“È la forza della preghiera che deve guidarci in questo tempo inquieto. La preghiera cambia il cuore, unisce e non allontana pur nella forzata necessità di stare in solitudine. Fa guardare avanti con speranza”. È il messaggio che rivolge alla diocesi, in questo momento di difficoltà, il vescovo di Ariano Irpino-Lacedonia, mons. Sergio Melillo.
“Preghiamo per la diocesi, per i nostri paesi, per le comunità parrocchiali, per i sacerdoti, per chi ha responsabilità istituzionali, per il commissario della nostra città, per gli amministratori, per le famiglie in difficoltà, per i medici, per chi opera nei luoghi dove si vive l’esperienza del dolore. Penso al nostro Ospedale ‘S. Ottone Frangipane’, le case di cura, le residenze per gli anziani e i diversamente abili, gli ammalati, i detenuti nel carcere, le diverse realtà produttive e commerciali messe a dura prova da Covid-19”.
Il presule esprime un auspicio: “Questo viaggio, al termine della notte, nel deserto ‘quaresimale’, sia spazio interiore che restituisca il senso cristiano all’attuale congiuntura”. Dunque, “la vita va alimentata dal Vangelo e la Chiesa non può fare a meno del polmone della preghiera, del respiro spirituale tra la gente”. Come Mosè, “abbiamo bisogno di levare in alto le mani con la preghiera, che è la ‘pietra’ che sorregge”.

## CONSEGNA
Rispondi alle domande sul messaggio del vescovo.
(a) Di quale diocesi è vescovo mons. Sergio Melillo?
(b) Quale ospedale viene nominato nel messaggio?
(c) A quale figura biblica si richiama il presule parlando di levare in alto le mani con la preghiera?
Le voci sono materiale a sé, distinto dal messaggio del vescovo.

## DATI FORNITI

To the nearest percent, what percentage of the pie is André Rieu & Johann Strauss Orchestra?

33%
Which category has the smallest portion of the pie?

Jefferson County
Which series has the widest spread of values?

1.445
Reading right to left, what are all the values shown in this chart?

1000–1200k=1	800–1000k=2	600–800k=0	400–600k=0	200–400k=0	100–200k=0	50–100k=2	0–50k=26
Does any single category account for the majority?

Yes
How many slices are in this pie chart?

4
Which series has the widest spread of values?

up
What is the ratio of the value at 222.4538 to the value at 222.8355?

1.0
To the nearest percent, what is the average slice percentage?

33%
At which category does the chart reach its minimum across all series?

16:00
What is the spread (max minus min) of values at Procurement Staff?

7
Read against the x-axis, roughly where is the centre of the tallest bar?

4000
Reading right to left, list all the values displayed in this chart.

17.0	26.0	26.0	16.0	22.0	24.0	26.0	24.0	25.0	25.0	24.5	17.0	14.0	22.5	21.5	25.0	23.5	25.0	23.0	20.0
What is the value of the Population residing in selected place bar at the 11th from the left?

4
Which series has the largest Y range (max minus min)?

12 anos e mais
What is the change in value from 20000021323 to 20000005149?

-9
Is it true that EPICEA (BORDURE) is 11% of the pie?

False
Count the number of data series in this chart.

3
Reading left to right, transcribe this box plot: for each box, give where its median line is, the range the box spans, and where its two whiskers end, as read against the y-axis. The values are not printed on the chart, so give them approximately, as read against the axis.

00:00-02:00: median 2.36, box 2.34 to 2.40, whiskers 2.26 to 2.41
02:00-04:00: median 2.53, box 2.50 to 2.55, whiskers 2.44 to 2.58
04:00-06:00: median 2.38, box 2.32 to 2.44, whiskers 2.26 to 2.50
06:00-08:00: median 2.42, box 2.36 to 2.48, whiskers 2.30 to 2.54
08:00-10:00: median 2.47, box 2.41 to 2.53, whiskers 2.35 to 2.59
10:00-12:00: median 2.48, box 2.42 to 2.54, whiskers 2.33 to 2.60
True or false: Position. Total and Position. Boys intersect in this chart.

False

## SOLUZIONE
(a) Della diocesi di Ariano Irpino-Lacedonia.
(b) L'Ospedale "S. Ottone Frangipane".
(c) A Mosè.